The important difference is that the runtime of Shor’s algorithm is well understood and provides a super-polynomial speedup in $$T_s$$ over even the best numerical methods for factoring. As fault-tolerant hardware emerges, we can simply strip away the non-scalable optimizations. On the other hand the runtime of reducing factoring to an NP-hard problem and then solving it with (quantum) solvers is not understood very well, but the evidence provided in this work points in the direction that it cannot even compete with classical numerical methods for factoring.

### D-Wave

The D-Wave systems work by a process called quantum annealing, which can be viewed as a noisy version of adiabatic quantum computing. It has been shown that $$O(n^2)$$ qubits suffice to encode factoring into a quantum annealing instance with local interactions58. The article “Boosting integer factoring performance via quantum annealing offsets”59 describes a “boost” when comparing factoring on the D-Wave machine with annealing offsets against the D-Wave machine without annealing offsets. The largest factored number has 20 bits.

All semi-primes up to 200,000 (18 bits) have been factored with help of the D-Wave 2X by heuristically mapping the optimization problem to the Chimera graph underlying the machine60. Exponential methods from computational algebraic geometry are used for preprocessing the instances without quantification of the (asymptotic or measured) runtime so that there is no indication of the efficiency of this preprocessing step. Although some statistics on the annealing process are provided for six semi-primes, not enough information is given for a meaningful assessment on the scalability of both the efficiency and effectiveness of this method.
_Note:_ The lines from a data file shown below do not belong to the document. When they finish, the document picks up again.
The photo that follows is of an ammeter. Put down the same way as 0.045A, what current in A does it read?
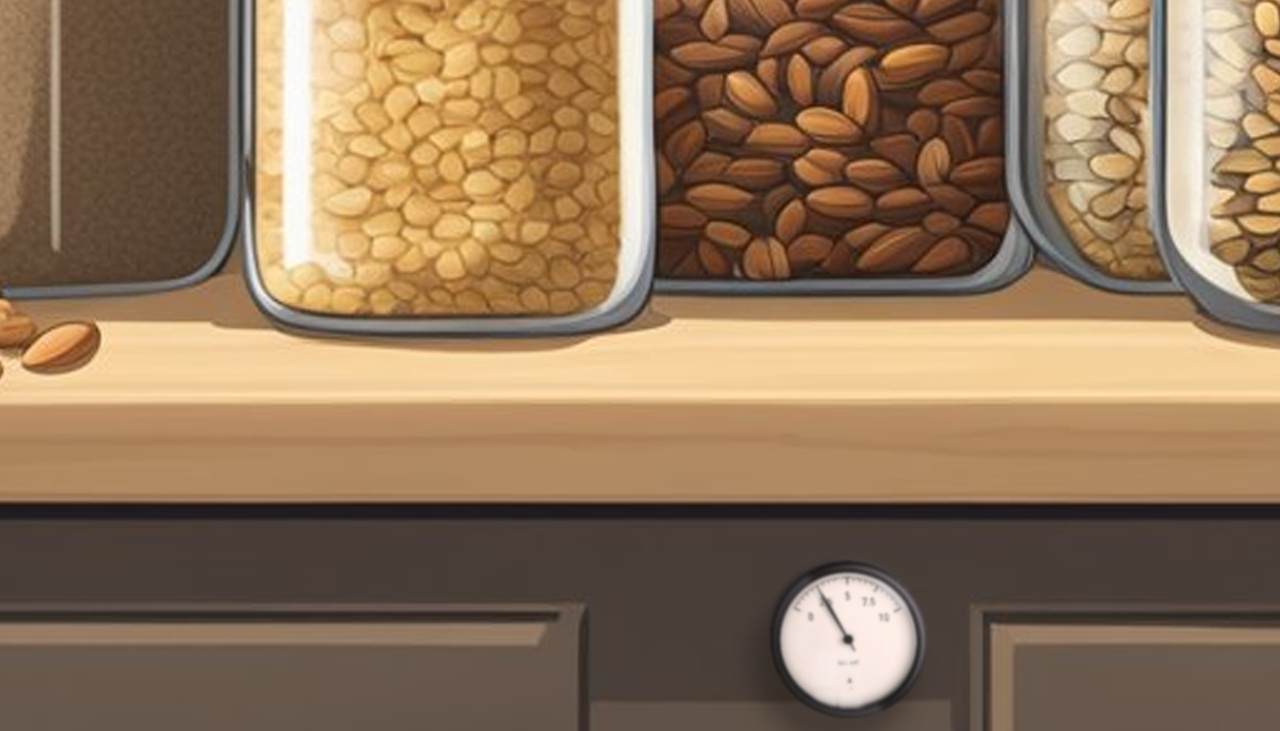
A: 2.5A
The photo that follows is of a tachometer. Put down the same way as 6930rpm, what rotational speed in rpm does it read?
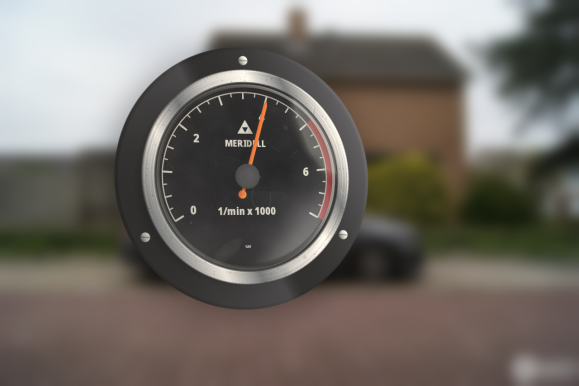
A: 4000rpm
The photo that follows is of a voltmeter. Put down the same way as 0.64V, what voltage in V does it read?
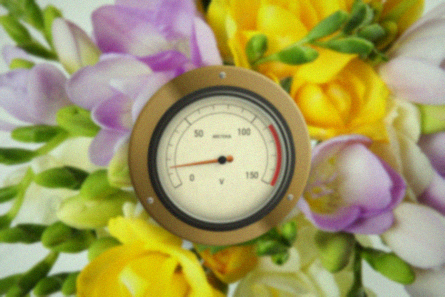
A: 15V
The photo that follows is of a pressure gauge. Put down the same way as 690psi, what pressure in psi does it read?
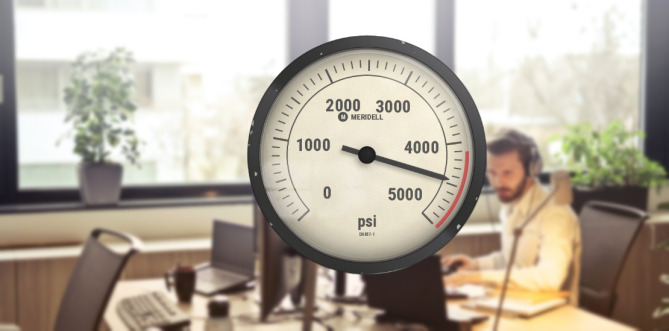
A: 4450psi
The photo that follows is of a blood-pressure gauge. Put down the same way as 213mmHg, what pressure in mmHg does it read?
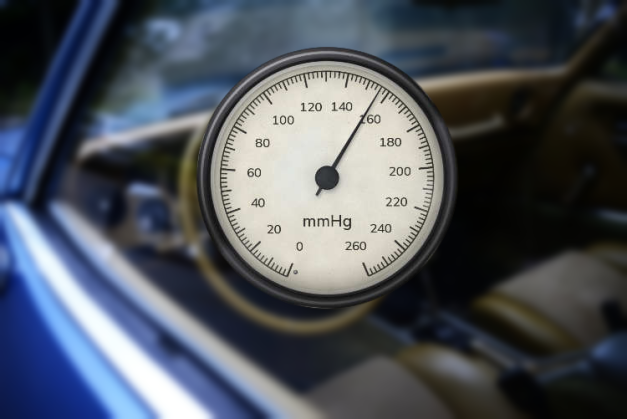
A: 156mmHg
Integer factorization has been implemented many times on the D-Wave 2000Q by similar strategies. While early experiments only factored four semi-primes61, later work62,63 has factored more numbers by reducing the required number of qubits through more preprocessing (in polylogarithmic time). Wang et al.63 claim $$O(n^2)$$ annealing runtime without any justification; this unjustified claim seems incorrect, especially when considering the observation by Peng et al.62 that the rapidly decreasing accuracy limits the scalability of the method. None of these works presents convincing evidence that quantum annealing will find factors with significant likelihood in polynomial (or even sub-exponential) time.
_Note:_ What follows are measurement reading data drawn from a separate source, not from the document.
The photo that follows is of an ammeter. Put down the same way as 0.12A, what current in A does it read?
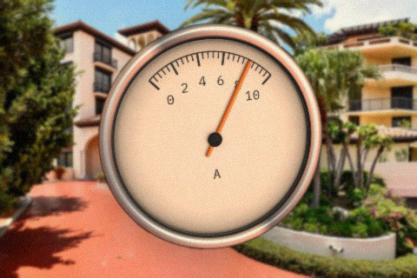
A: 8A
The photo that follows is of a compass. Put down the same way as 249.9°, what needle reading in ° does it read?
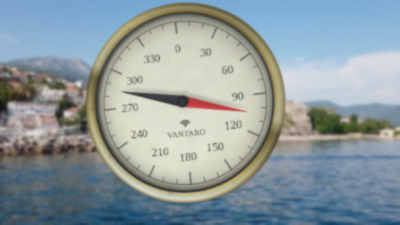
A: 105°
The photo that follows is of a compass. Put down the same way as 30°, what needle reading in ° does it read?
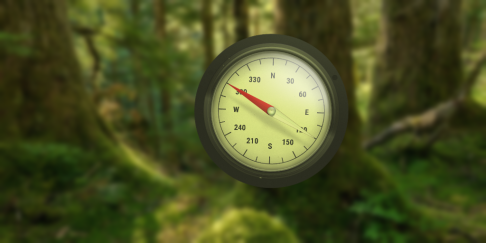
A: 300°
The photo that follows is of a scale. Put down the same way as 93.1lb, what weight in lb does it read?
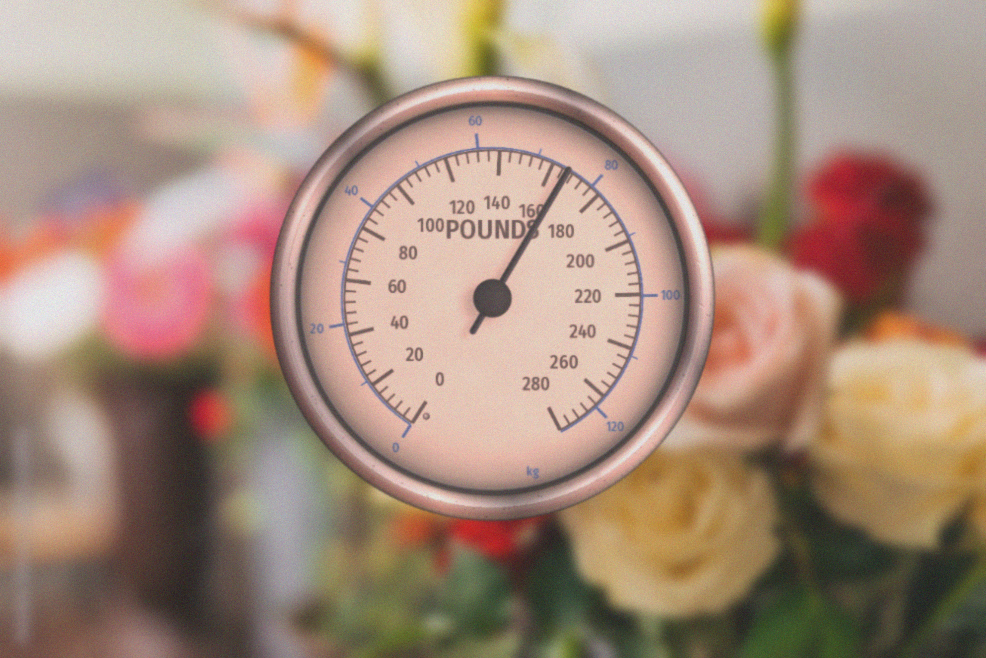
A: 166lb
A similar method was developed independently by Kieu64 and Yan et al.65. Their method translates factoring into an (NP-hard) optimization problem of minimizing $$(N – pq)^2$$ (or a similar expression), by encoding that directly in the problem Hamiltonian. Besides problems in translating the work to the Boolean logic required by the D-Wave machine66, the method has an exponential cost in energy in order to be efficient in time.